« Amour compassionnel »… L’expression a été lancée par Ellen Berscheid, professeure d’université et psychologue sociale américaine. Pour elle, l’amour compassionnel est à l’origine de préoccupations et d’actions au service d’autrui, sans attendre rien -ou pas grand-chose !- en retour. Cette idée a été explorée par quelques chercheurs depuis dont le chercheur en psychologie Maël Virat (ENPJJ, Ecole Nationale de Protection Judiciaire de la Jeunesse). Ce dernier a ainsi publié en mars 2015 une thèse intitulée « Dimension affective de la relation enseignant-élève : effet sur l’adaptation psychosociale des adolescents(motivations, empathie, adaptation scolaire et violence)et rôle déterminant de l’amour compassionnel des enseignants ».
Pour M. Virat, l’amour compassionnel définit une relation asymétrique de responsabilité de l'adulte envers l'enfant. Cette responsabilité implique un intérêt réel pour l'enfant et une grande attention ; elle coûte de l'énergie et engage l'enseignant personnellement dans la réussite ou l'échec de l'élève. Dans l’amour compassionnel, il n’y a pas de « confusion de barrière », pas de copinage, pas d'intrusion malvenue ou de relation amoureuse. Pas du tout. Par contre, il y a un engagement affectif et comportemental comme :
Plus globalement, c'est tout ce qui montre que le professeur est investi comme individu, et pas seulement comme professionnel.
Virat fait état de centaines de travaux de recherche établissant les effets bénéfiques d’une relation de qualité avec l’enseignant, en ce qui concerne l’amélioration de l’estime de soi, de la motivation et de la réussite scolaire, la baisse de l’anxiété et réduction des problèmes de comportement. Et surtout aucune étude n’a montré d’effet négatif de la relation affective.

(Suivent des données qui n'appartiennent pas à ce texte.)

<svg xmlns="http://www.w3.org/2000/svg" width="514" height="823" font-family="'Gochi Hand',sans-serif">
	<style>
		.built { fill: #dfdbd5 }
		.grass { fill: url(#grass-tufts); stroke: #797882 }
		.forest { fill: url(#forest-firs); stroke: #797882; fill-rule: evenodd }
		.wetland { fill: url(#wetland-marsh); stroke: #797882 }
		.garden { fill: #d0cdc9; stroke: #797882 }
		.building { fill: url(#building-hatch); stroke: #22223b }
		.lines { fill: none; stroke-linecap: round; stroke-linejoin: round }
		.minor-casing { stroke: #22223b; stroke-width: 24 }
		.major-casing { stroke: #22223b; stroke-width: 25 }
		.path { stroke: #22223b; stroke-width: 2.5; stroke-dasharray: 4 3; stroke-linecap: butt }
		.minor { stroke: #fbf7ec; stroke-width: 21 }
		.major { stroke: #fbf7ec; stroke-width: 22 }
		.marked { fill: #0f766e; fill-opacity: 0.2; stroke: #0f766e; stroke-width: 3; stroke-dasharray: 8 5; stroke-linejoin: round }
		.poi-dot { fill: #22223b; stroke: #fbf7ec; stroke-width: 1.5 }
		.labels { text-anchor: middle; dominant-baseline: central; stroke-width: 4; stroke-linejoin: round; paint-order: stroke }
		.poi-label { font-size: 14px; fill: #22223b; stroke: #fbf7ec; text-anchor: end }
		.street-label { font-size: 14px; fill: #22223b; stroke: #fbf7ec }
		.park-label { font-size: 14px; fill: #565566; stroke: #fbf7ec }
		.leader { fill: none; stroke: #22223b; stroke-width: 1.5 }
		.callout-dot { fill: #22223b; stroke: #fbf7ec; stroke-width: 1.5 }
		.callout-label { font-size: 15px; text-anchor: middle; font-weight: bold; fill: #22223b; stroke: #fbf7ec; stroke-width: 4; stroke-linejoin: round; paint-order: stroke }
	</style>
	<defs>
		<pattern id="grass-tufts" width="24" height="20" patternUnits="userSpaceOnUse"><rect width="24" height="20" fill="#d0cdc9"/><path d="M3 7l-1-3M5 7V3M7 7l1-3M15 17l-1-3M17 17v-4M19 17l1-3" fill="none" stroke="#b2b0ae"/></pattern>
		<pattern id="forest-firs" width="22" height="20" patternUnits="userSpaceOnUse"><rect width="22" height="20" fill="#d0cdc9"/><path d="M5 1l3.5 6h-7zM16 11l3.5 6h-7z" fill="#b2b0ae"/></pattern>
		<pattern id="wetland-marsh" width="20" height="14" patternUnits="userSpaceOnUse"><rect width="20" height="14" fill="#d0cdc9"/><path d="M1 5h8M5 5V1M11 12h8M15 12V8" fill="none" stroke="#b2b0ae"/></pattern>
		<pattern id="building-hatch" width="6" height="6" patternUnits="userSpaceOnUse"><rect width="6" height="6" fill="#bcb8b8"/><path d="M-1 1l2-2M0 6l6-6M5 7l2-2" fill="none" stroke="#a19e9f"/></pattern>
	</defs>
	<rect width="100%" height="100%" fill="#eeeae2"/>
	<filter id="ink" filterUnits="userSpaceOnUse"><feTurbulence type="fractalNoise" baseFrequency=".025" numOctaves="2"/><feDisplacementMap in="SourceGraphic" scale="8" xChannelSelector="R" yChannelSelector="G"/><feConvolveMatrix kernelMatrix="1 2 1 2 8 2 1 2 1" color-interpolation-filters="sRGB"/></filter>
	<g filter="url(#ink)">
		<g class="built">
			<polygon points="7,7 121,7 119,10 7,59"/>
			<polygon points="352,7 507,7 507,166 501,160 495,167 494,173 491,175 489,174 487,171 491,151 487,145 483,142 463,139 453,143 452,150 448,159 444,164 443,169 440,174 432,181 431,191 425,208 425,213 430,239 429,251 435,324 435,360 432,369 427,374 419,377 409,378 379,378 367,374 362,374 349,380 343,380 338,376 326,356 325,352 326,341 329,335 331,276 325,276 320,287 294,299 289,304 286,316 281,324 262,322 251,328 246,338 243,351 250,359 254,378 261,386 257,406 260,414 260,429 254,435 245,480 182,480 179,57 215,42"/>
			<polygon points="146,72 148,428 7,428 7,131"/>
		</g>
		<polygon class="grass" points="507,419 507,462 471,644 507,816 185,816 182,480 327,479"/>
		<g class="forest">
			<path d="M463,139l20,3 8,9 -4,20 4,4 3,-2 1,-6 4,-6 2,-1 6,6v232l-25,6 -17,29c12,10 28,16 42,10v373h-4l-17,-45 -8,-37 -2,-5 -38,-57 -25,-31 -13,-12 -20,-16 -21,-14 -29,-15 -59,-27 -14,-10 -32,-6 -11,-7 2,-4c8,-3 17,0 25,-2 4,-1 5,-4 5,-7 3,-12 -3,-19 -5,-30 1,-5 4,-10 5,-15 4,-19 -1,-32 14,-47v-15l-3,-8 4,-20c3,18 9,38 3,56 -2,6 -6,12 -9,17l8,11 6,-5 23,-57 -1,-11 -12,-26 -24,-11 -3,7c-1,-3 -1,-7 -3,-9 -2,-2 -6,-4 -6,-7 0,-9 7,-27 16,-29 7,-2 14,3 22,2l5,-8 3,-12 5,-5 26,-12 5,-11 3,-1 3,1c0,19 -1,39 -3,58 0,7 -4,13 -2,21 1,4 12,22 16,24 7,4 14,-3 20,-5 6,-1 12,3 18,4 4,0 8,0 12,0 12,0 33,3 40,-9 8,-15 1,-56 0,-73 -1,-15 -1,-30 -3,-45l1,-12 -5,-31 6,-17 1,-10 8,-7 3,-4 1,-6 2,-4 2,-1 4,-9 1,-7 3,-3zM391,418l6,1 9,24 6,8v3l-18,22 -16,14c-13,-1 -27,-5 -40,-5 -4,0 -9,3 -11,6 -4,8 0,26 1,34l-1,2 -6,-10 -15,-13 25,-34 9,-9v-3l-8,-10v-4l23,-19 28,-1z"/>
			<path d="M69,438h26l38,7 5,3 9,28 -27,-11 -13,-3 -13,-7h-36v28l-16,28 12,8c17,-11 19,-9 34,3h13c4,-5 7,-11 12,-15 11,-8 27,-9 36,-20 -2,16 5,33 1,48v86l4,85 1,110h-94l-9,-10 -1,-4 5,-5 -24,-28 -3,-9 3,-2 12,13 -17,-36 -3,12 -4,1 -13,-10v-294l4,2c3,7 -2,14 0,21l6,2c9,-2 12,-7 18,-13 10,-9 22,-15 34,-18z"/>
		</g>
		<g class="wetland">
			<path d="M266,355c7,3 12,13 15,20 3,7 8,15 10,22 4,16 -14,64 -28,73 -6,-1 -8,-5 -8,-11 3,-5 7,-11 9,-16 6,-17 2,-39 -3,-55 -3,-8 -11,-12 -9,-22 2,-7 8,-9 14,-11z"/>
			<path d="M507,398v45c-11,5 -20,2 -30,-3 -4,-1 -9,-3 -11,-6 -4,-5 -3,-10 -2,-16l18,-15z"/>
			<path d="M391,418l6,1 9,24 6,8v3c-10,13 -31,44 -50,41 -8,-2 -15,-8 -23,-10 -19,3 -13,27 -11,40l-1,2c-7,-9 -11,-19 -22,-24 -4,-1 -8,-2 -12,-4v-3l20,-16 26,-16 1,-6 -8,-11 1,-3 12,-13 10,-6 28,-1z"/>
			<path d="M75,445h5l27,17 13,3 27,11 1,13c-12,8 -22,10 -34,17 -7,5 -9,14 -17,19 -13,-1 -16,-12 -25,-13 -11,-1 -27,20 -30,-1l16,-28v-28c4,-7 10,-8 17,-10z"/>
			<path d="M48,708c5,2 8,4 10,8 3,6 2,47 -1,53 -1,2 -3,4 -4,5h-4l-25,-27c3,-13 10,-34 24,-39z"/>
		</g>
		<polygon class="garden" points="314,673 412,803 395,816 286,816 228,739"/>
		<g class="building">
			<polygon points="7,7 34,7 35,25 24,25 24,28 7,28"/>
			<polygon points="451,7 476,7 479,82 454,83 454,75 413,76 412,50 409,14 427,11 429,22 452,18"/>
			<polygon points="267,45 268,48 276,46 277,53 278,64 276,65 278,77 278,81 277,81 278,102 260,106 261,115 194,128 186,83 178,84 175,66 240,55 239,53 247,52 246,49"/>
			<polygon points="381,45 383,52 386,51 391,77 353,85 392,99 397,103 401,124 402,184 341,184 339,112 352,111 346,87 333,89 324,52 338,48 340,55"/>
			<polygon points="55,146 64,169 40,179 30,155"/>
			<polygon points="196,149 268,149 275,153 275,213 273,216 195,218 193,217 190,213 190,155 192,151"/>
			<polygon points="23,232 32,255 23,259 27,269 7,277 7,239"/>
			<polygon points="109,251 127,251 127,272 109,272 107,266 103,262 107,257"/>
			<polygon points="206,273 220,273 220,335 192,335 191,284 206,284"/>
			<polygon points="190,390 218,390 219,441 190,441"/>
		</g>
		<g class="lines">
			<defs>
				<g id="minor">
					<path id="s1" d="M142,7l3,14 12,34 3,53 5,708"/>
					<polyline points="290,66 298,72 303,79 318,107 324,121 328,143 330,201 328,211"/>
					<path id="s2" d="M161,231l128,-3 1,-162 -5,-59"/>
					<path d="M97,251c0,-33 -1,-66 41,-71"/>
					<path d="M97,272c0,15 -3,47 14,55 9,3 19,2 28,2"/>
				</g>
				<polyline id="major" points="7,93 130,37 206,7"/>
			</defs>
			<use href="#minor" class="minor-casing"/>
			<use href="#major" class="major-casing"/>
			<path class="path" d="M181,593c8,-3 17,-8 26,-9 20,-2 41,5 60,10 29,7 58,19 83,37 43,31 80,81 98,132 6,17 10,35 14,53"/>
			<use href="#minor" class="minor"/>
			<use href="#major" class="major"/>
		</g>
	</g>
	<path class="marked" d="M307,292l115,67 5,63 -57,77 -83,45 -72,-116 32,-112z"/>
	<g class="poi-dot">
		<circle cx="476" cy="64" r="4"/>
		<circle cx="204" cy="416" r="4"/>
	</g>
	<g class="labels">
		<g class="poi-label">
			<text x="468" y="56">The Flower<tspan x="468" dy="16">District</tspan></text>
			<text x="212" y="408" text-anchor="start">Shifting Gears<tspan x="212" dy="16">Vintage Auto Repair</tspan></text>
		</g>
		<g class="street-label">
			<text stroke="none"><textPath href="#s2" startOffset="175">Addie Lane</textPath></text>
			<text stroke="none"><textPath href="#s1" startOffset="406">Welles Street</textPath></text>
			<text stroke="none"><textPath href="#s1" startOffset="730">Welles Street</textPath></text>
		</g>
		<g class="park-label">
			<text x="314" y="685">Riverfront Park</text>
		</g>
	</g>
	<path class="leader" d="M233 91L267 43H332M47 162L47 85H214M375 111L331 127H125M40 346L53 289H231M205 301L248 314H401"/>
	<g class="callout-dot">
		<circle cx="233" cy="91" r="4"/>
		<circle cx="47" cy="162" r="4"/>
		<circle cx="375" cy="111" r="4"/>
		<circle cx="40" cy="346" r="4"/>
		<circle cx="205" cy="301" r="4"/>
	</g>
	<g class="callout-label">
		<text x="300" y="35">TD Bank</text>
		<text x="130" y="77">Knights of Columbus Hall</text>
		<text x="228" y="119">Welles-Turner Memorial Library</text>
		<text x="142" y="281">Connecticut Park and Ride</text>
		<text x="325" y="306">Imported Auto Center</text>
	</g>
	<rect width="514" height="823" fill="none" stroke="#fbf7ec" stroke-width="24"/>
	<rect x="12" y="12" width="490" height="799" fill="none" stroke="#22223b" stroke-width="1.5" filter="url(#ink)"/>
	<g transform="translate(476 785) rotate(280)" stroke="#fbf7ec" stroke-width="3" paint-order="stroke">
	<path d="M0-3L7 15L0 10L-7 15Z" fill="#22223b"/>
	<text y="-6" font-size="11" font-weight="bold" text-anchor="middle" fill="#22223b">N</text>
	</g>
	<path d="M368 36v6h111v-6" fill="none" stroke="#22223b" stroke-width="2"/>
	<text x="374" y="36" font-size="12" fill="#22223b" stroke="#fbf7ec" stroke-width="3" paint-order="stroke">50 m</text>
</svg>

Les travaux autour de cette thèse ont le mérite de mesurer, interroger, analyser une réalité pour tout pédagogue souhaitant voir un élève réussir son projet d’apprentissage : l’impact de la manière d’être et de l’engagement affectif du pédagogue envers l’apprenant.
Une évidence ??? Pas pour tous, visiblement. Il est malheureusement trop « évident » que les compétences relationnelles et émotionnelles d’un pédagogue ne sont pas intégrées dans le cursus de l’Education Nationale. On assiste, au contraire, au « repli des enseignants derrière leur posture disciplinaire, la construction d’une distance professionnelle faite au mieux de neutralité, au pire de dédain, font partie du quotidien de l’école et génèrent l’échec des élèves les plus fragiles. Et il ne suffit pas de connaître ces principes pour les intégrer effectivement dans sa praxis d’enseignant. Il convient aussi de se connaître, dans ses qualités et ses travers, d’engager une démarche réflexive vis-à-vis de son attitude envers ses élèves. Il ne s’agit donc pas seulement d’informer les enseignants sur cet aspect essentiel de leur professionnalité, mais de les y former » (Didier Delignière, université de Montpellier, « Une bienveillance inconditionnelle: réflexions sur les relations enseignant-élèves », 2016).
Alors, quand le système français prendra-t-il en compte cette dimension affective, humaine au cœur de la relation pédagogique? Il semble important de relancer le débat si l’on veut vraiment voir en France, la mise en œuvre d’une école véritablement « pour tous », parfaitement « inclusive ».